The answer is, that by learning more the reovirus we can learn more about viral pathogenesis in general. The information we learn from this model system could possibly be applied to vaccines (which are attenuated viruses) or other viruses that are harmful. The reovirus can be thought of as a little package of RNA wrapped in two concentric layers of protein. I've even compared it to a peanut M&M-you've got the important genetic code in the middle (the peanut) protected by an outer shell of protein (the chocolate). When the reovirus infects a cell, the outer shell breaks apart and falls of, allowing the virus to start replicating and taking over its host. The interactions between surface proteins in this outer shell determines the stability of the virus in environments between hosts. The stronger these interactions, the more resistant viruses may be to the many different chemical and physical agents that threaten viral propagation.

An electron micrograph image of an animal reovirus.

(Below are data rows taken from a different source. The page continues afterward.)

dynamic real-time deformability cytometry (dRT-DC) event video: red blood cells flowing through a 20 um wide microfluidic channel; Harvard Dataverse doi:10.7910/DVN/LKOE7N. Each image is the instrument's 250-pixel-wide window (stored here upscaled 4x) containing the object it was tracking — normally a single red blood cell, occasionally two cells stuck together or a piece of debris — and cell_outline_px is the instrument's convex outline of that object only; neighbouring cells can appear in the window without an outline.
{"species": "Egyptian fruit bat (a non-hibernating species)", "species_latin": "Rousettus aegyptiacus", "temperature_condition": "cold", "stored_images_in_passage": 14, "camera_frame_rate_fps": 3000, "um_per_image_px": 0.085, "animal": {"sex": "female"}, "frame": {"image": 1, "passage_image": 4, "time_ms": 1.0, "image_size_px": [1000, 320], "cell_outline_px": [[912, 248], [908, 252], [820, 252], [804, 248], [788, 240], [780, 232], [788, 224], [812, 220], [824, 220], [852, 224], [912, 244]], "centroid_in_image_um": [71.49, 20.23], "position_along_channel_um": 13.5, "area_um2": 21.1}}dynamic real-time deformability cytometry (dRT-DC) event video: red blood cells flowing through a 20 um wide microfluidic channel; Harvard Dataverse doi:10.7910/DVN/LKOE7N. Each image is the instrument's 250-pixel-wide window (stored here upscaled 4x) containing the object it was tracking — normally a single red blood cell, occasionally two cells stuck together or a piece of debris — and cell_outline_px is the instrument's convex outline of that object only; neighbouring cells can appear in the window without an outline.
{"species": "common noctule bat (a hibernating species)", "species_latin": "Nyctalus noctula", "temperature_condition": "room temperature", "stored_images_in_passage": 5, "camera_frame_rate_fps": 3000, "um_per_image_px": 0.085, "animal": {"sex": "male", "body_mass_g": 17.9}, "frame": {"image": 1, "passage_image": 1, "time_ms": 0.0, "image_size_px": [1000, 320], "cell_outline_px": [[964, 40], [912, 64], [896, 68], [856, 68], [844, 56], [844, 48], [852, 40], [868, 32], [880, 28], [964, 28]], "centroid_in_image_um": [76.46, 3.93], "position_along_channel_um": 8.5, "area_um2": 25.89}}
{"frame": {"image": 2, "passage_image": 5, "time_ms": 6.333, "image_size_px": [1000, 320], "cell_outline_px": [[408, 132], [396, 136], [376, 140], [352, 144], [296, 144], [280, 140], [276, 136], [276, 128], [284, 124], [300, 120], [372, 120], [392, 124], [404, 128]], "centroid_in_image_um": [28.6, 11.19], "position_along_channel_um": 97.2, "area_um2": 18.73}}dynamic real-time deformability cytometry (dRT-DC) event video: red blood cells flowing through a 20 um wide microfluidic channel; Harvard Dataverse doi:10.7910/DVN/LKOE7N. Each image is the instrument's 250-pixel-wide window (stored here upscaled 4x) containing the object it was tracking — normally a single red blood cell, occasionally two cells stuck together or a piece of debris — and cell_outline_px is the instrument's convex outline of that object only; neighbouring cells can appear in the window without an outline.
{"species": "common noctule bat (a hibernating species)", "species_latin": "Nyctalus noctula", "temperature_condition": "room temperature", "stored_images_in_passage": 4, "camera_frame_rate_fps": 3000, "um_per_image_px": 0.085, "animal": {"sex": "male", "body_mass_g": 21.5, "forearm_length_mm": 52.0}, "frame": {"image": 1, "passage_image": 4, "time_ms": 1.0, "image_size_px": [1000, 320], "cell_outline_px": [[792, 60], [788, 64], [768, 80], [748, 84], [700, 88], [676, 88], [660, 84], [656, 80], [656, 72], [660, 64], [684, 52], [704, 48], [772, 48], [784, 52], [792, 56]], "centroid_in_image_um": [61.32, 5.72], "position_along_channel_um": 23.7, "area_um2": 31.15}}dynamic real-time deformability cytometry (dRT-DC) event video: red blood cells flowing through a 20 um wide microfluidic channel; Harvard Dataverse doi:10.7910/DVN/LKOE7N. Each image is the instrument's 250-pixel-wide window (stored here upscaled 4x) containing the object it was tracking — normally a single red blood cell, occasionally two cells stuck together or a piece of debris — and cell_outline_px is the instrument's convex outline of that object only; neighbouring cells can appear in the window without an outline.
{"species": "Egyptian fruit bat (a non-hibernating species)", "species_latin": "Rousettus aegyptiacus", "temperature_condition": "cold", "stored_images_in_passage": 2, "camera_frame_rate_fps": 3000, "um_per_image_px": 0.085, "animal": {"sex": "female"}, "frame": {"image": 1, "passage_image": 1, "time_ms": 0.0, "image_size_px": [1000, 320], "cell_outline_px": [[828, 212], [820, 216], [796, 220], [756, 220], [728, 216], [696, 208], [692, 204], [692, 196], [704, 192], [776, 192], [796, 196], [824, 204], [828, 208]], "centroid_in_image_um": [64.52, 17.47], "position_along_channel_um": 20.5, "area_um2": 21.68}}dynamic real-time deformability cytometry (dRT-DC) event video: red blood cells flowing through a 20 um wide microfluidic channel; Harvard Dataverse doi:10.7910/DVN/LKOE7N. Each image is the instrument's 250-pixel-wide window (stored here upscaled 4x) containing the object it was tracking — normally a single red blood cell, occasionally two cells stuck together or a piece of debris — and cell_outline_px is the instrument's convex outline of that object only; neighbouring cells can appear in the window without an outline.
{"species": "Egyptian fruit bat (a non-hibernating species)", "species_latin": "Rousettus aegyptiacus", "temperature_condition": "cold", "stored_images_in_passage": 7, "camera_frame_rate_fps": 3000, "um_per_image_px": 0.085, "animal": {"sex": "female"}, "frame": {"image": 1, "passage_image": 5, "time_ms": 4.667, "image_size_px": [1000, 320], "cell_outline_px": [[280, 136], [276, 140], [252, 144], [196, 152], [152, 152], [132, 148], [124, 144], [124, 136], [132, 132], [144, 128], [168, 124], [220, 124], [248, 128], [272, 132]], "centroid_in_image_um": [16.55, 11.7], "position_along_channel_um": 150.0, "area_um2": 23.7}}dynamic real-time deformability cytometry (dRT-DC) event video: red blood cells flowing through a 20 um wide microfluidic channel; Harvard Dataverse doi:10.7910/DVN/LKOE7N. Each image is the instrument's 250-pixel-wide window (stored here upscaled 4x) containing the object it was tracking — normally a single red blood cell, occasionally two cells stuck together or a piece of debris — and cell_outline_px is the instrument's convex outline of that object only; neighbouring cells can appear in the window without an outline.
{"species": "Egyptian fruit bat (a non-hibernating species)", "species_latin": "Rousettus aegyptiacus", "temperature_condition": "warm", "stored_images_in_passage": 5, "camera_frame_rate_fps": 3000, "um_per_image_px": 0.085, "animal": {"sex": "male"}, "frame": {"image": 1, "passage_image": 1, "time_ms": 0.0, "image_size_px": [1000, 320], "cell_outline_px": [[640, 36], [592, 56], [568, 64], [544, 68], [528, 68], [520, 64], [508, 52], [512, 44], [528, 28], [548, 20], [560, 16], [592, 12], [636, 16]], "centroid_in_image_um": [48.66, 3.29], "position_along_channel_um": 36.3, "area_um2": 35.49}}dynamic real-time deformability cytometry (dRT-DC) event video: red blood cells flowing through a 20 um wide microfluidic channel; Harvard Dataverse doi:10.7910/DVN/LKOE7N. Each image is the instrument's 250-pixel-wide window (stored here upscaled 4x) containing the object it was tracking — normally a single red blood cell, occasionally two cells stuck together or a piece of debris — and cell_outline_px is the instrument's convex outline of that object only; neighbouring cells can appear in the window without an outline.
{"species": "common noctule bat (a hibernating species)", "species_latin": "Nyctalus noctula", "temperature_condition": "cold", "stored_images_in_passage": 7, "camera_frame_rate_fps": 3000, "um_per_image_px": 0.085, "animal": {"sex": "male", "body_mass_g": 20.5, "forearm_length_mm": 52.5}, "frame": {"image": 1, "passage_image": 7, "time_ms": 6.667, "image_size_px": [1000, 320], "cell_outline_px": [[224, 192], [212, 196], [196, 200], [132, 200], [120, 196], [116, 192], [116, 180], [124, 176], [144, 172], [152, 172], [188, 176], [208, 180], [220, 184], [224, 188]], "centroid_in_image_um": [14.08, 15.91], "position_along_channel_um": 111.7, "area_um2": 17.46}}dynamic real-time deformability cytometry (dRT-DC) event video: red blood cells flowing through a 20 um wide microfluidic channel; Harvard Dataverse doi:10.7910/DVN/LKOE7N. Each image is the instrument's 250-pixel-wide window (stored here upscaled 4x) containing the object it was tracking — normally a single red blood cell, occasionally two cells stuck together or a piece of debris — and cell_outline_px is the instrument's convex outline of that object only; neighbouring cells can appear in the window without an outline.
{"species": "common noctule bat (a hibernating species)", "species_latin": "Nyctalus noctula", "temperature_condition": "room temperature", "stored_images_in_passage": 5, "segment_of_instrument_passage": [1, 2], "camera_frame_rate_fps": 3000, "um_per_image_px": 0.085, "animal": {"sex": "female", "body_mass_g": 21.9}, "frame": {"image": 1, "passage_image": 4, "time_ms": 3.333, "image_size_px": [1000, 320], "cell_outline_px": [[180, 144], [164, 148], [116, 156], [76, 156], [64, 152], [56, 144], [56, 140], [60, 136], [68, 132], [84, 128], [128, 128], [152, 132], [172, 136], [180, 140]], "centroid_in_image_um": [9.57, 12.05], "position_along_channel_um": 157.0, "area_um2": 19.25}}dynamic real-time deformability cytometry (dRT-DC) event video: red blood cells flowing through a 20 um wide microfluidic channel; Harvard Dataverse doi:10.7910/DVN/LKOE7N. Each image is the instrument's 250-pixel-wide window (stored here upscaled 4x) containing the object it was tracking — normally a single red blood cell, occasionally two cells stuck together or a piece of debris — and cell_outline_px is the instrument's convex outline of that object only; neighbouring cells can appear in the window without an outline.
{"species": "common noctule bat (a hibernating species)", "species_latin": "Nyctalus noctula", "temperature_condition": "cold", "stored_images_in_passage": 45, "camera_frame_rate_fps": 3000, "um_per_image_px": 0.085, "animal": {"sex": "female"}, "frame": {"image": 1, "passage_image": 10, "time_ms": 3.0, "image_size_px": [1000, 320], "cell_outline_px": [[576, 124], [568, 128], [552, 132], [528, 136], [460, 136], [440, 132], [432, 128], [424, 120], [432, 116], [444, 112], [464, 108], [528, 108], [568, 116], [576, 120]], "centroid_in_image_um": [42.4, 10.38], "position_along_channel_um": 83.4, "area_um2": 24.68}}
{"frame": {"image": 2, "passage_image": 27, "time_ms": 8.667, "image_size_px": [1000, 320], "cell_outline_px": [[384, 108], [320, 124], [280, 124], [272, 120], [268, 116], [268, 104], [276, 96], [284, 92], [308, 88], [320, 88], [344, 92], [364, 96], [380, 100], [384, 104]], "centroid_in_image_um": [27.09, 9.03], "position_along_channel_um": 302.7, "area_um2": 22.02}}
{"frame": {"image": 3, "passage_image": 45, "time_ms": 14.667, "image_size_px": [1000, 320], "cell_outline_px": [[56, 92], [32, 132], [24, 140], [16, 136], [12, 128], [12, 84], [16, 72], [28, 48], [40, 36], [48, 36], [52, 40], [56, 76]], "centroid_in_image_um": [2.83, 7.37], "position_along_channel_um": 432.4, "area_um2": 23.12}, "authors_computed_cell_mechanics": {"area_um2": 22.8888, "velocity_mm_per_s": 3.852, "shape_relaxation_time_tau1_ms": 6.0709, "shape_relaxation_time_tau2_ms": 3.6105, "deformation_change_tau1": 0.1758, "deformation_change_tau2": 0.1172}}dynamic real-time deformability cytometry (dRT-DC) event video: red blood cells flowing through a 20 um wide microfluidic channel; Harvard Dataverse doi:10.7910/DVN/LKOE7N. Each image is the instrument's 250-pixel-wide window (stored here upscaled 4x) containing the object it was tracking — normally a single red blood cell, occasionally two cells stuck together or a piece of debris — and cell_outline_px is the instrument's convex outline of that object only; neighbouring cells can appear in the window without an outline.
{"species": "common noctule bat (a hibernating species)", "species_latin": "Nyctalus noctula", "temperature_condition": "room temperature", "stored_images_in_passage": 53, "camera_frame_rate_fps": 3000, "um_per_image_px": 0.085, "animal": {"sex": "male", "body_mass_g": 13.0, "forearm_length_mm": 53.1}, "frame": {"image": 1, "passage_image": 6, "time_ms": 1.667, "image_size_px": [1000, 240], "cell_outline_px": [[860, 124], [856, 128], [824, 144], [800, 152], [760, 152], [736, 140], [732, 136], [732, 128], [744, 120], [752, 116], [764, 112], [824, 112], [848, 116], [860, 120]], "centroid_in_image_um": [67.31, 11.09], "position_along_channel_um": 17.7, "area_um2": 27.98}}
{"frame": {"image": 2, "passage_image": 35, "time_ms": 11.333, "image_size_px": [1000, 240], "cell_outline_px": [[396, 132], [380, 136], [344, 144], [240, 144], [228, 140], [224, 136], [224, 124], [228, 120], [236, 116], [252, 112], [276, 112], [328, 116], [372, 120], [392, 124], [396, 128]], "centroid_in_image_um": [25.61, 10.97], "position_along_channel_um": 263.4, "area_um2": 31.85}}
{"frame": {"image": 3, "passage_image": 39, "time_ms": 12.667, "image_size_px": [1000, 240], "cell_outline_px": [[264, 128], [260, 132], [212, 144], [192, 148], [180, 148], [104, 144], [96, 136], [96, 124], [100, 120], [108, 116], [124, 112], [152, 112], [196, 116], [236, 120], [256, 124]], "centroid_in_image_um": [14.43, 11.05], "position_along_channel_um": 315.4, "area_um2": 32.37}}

This image was used with permission from Queen's Univeristy at was obtained from

On the other hand, if these proteins bind to eachother too strongly and can't be removed from the outer shell (i.e. you can't bite through the chocolate to get to the peanut) then the virus won't be able to replicate. Thus, reoviruses face a trade-off between the stability of the outer shell necessary for survival between host cells and the "instability" of the outer shell essential for uncoating and replication within the host cell. A balance must be struck between the two opposing requirements (i.e. extracellular stability vs. intracellular "instability") representing a fundamental dilemma that must be solved by the virus.

My experiment involves seven reovirus mutants that were isolated by my professor (Dr. David R. Wessner) as a grad student at Harvard. These mutants show an increased resistance to ethanol (an agent commonly used to disinfect). Our goal has been to determine whether these mutants are only ethanol resistant or are generally more stable, i.e. general stability mutants. To achieve this determination we have exposed the mutants to elevated temperature (which normally denature a protein and thus "kill" the virus) and phenol to see if they also show an increased resistance to these inactivating agents. The data from these experiments, in conjunction with past research, will help us better understand some of the interactions among proteins in the outer shell.